Ready to avenge an earlier overtime defeat at Littlejohn Coliseum, the Tigers led the Tar Heels 79-68 with just over three minutes left in a rematch at the Smith Center. But as quickly as you could say, Oh, no, not again!, UNC rallied to tie the score and went on to win in double overtime. That extended Clemson’s winless record at Chapel Hill to 53 games, the longest streak by one team against another in NCAA history.

Make that 54, following the only contest between the teams this season. The sole possible rematch would come in the ACC Tournament, where UNC and Clemson played for the 2008 title won by the Tar Heels. “We played pretty doggone well, basically the whole ballgame,” coach Roy Williams says after the fifth-ranked Heels cruise to their 17th victory against two defeats.

Thanks to expansion, Clemson’s visits to UNC are no longer annual. As one member of the Clemson entourage notes hopefully, “We don’t come back for 720 days.”

Actually, if by this he means a figurative two years, that would be 730 days.
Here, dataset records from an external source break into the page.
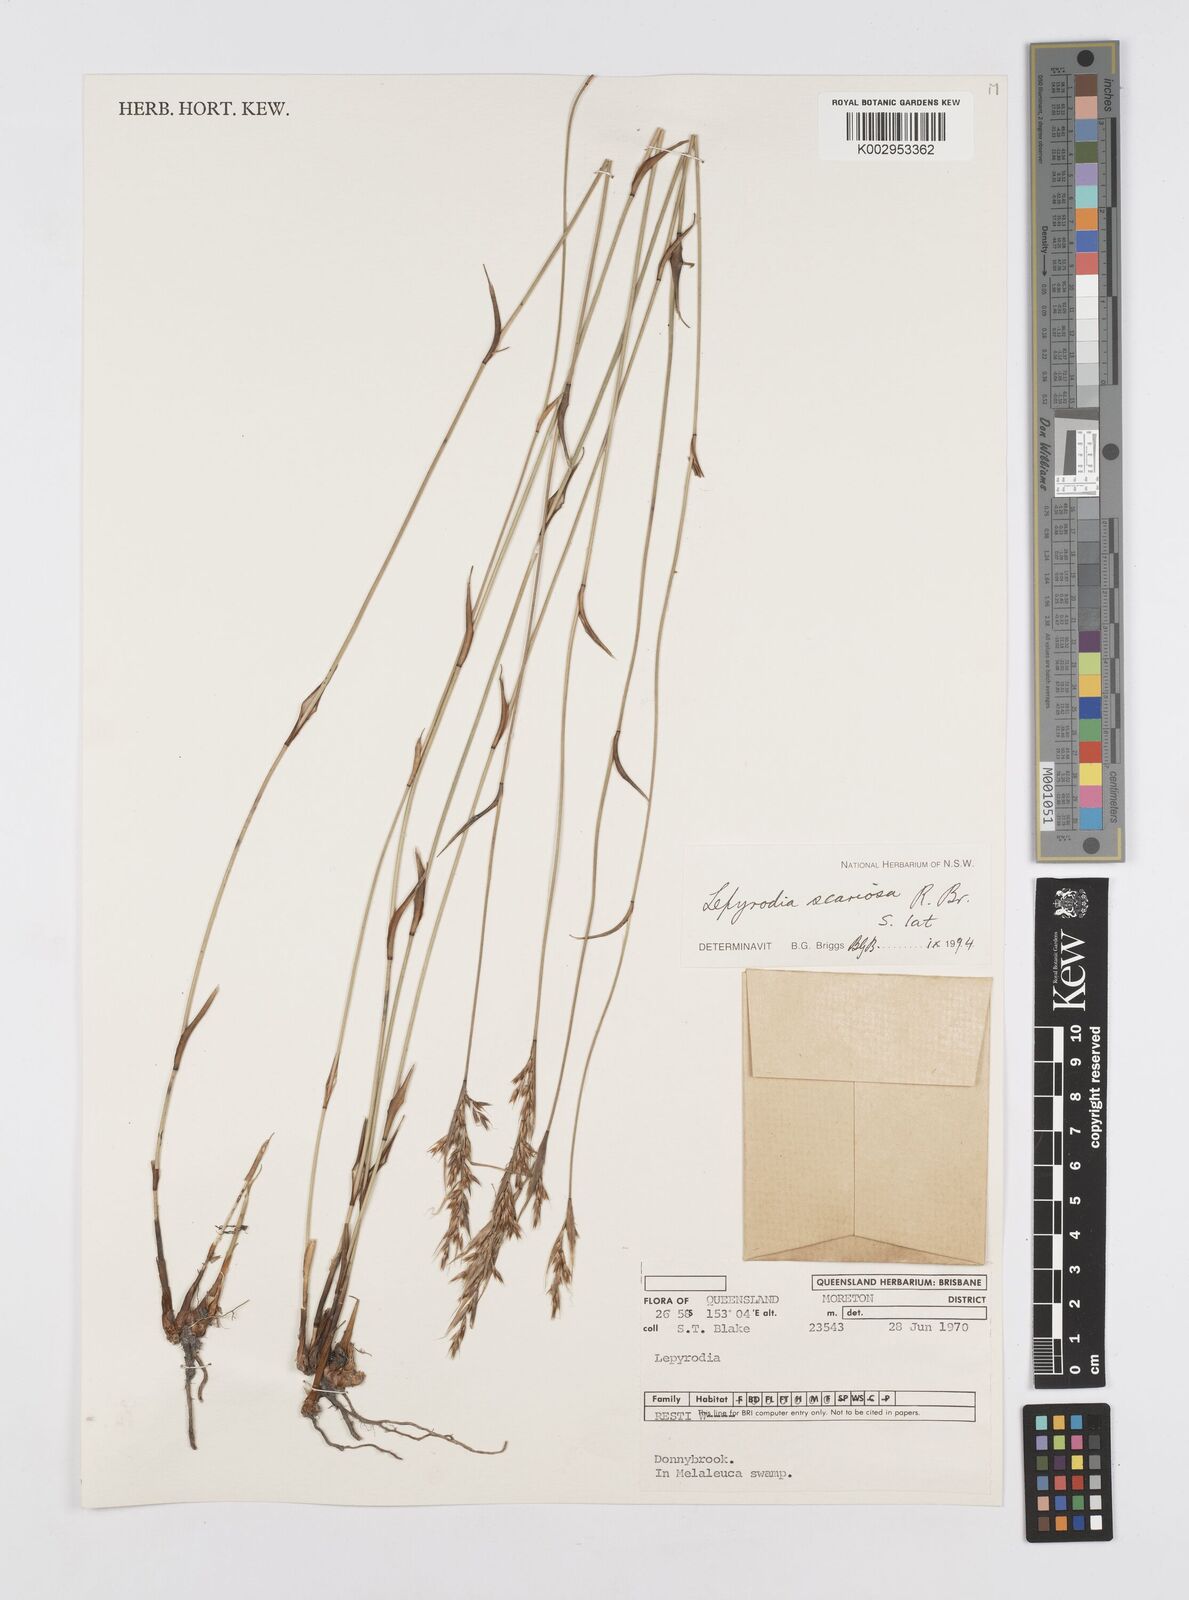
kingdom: Plantae
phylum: Tracheophyta
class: Liliopsida
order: Poales
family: Restionaceae
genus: Lepyrodia
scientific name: Lepyrodia scariosa
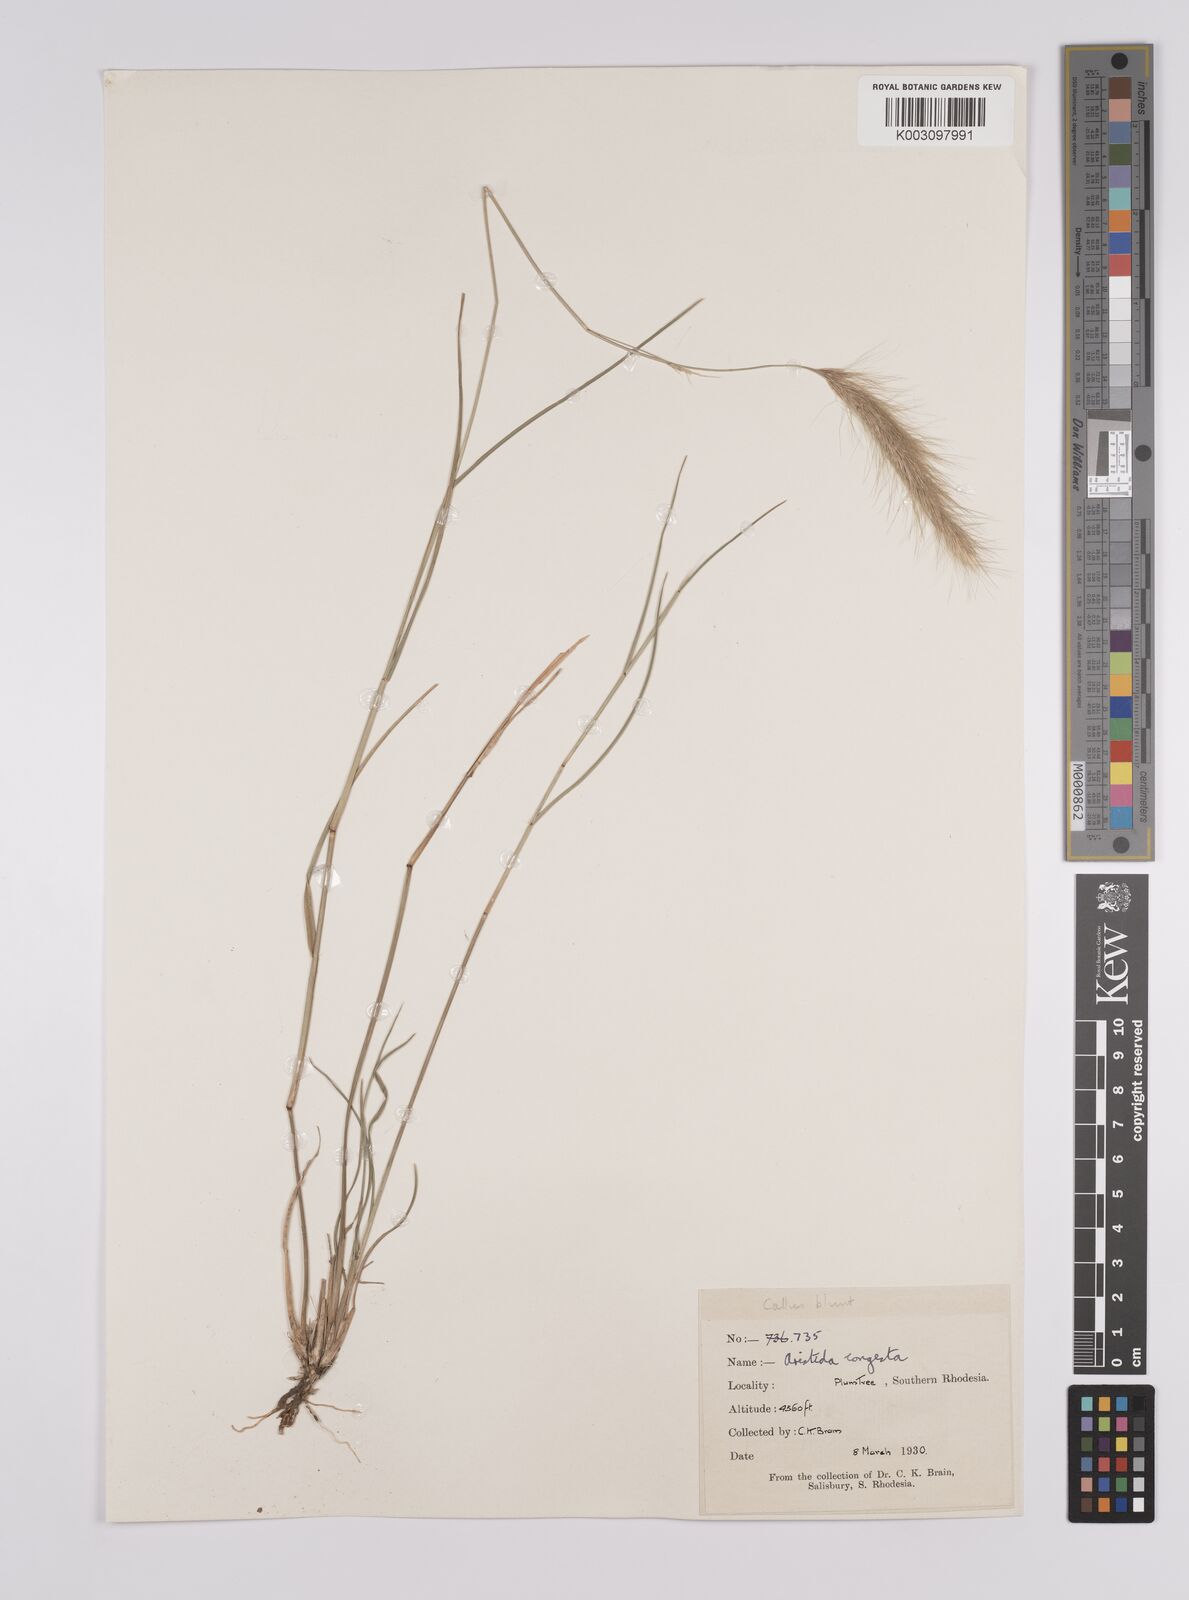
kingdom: Plantae
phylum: Tracheophyta
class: Liliopsida
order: Poales
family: Poaceae
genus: Aristida
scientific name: Aristida congesta
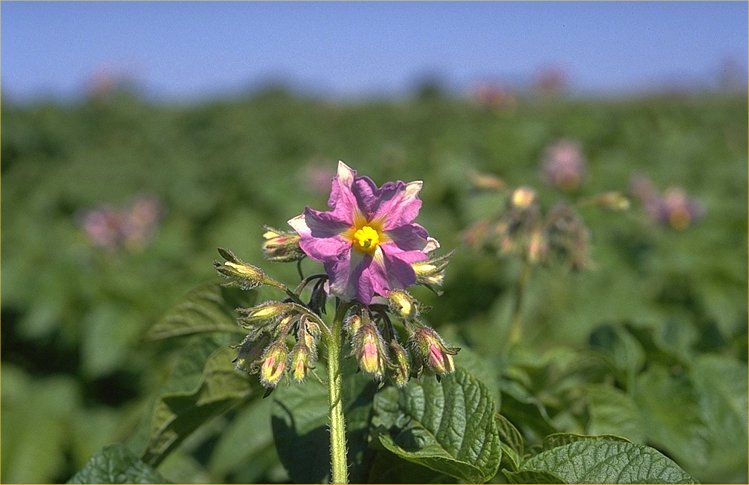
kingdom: Plantae
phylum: Tracheophyta
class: Magnoliopsida
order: Solanales
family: Solanaceae
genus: Solanum
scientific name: Solanum tuberosum
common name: Potato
But who’s counting? Whenever the game is played, the result is virtually preordained, unchanged since the schools began competing in basketball in Chapel Hill in 1926 during the presidency of Calvin Coolidge.

When the Tigers next visit the Smith Center, at least they won’t face Wayne Ellington, who will probably be off somewhere trying his hand at professional basketball. The 6-4 junior has averaged 25 points in five career games against Clemson, exactly his scoring output as the Heels notch more points than any other Tiger opponent this season.

Ellington hits a momentum-boosting three just before halftime, juicing a 22-4 run that extends well into the second period and essentially decides the outcome. “Wayne always kills Clemson,” says fellow guard Bobby Frasor.

Ellington, a high school teammate of Duke’s Gerald Henderson, had 23 points in his previous outing against Miami. Heralding a revival of his fortunes, the All-ACC player hit 7 of 11 from 3-point range in the victory over the Hurricanes. Against No.10 Clemson his scoring is augmented by six rebounds and a career-best seven assists, arguably the most complete performance of his career. This is the first time he has enjoyed consecutive 20-point games.

“Things feel great right now,” says Ellington, admitting he was “doing a little too much thinking instead of just playing” until recently. “I’m getting my confidence back. Just shooting it. I’m just out there playing, just having a good time.”

So are the Tar Heels, who look suspiciously like the team that awed the basketball world until losing to Boston College less than three weeks ago.